Exercise goal
Count the lines in the rows below that contain the string "volume", treating uppercase and lowercase letters as distinct. Reply with the number alone.

Information given

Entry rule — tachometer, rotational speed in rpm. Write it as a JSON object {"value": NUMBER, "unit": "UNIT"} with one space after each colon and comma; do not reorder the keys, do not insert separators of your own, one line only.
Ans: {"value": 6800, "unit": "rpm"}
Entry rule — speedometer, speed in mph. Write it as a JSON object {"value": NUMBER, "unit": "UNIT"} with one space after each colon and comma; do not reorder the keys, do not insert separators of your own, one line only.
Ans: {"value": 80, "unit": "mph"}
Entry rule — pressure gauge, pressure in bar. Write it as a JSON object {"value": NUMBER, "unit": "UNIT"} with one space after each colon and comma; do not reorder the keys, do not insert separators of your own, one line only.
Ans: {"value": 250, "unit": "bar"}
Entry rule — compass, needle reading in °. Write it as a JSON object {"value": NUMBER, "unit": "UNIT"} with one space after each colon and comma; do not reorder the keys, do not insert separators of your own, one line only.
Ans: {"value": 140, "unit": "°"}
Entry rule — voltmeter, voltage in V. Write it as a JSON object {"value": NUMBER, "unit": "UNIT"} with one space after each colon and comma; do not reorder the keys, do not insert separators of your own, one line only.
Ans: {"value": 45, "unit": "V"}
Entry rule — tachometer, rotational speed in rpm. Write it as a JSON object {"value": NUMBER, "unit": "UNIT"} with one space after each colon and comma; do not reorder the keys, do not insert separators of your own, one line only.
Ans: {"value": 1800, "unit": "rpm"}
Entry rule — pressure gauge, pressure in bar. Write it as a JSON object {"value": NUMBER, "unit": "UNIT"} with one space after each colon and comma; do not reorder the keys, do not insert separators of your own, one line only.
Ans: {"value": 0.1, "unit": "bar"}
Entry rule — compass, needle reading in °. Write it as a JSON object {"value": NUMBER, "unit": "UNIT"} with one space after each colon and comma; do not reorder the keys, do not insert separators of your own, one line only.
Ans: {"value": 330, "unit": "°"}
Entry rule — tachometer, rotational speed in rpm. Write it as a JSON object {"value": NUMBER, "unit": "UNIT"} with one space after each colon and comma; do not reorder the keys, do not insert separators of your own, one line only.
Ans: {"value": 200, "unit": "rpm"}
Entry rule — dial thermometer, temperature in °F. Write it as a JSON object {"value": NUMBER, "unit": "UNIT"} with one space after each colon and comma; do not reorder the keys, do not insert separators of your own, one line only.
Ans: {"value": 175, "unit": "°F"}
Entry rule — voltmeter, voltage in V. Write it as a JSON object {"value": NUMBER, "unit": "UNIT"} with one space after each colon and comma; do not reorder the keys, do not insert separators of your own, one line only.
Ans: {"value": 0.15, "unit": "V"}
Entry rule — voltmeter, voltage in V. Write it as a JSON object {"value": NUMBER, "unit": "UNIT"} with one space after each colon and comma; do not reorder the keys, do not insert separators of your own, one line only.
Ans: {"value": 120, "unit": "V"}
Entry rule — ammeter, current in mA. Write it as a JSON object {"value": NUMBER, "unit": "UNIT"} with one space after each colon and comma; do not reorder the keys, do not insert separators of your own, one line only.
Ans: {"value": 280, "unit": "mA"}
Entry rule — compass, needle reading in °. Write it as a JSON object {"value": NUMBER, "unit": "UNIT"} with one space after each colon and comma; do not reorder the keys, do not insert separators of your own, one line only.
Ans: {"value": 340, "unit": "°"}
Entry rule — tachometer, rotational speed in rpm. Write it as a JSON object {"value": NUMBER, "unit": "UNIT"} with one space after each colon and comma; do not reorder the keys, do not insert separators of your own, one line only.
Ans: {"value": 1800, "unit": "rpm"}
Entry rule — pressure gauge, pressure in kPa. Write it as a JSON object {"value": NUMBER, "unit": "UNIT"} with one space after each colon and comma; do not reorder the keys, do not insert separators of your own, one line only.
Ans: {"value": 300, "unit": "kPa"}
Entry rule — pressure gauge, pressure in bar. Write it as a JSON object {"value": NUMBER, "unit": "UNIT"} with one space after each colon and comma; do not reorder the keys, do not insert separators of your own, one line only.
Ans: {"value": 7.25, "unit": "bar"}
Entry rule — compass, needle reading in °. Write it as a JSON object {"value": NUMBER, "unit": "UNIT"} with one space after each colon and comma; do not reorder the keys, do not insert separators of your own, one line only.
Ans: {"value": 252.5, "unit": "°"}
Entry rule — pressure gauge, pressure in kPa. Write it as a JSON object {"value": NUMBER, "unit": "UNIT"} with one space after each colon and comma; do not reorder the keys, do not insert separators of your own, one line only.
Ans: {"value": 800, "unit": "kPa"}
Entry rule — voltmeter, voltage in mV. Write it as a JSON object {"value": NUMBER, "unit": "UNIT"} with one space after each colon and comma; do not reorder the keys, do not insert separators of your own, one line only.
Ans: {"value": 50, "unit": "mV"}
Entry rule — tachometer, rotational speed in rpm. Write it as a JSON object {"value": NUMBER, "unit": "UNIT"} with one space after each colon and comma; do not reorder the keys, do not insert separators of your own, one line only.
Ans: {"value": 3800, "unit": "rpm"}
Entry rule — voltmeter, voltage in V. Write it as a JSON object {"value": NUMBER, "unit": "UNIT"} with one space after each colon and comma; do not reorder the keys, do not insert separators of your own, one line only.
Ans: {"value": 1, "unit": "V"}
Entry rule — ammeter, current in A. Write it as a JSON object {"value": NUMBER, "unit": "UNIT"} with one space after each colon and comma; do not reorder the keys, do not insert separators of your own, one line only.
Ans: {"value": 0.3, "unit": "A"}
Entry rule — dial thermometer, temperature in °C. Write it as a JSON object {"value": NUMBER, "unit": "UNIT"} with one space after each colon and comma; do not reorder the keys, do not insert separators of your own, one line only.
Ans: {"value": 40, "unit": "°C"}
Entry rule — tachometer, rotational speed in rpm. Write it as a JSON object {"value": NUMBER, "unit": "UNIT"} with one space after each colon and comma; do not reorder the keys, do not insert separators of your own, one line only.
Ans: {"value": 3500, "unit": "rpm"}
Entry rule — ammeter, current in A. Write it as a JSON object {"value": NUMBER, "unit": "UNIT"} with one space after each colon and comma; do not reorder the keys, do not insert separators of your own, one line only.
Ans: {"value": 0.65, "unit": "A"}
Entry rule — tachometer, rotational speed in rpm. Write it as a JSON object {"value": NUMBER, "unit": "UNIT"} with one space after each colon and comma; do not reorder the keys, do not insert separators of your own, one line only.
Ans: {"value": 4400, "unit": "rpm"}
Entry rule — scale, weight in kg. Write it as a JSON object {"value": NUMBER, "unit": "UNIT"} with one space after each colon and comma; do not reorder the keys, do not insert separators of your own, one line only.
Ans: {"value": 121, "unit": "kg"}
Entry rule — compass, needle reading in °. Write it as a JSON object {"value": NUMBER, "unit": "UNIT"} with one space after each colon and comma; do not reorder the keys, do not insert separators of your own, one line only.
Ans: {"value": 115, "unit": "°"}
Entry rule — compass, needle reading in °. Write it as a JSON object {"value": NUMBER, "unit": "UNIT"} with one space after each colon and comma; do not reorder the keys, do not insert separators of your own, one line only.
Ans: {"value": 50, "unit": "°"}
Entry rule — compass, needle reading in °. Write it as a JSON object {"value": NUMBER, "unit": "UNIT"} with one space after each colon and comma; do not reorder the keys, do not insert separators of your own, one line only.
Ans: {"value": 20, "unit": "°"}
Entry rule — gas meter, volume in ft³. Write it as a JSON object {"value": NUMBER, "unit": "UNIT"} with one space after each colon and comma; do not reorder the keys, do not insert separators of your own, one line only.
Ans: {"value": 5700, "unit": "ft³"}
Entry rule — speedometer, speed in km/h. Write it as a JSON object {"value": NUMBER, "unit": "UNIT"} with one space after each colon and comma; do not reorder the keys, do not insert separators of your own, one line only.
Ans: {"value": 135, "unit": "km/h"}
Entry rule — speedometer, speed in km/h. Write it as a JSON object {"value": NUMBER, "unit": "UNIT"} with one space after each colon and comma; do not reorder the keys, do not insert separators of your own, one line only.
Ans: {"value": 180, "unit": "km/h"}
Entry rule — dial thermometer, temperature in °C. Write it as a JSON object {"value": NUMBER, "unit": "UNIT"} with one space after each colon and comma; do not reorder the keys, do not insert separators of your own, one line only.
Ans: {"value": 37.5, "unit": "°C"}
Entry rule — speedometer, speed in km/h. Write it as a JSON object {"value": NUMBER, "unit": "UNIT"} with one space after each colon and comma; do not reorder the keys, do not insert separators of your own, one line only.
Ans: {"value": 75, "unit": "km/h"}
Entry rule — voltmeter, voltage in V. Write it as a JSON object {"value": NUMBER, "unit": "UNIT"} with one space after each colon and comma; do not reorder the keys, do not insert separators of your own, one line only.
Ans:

Response area
1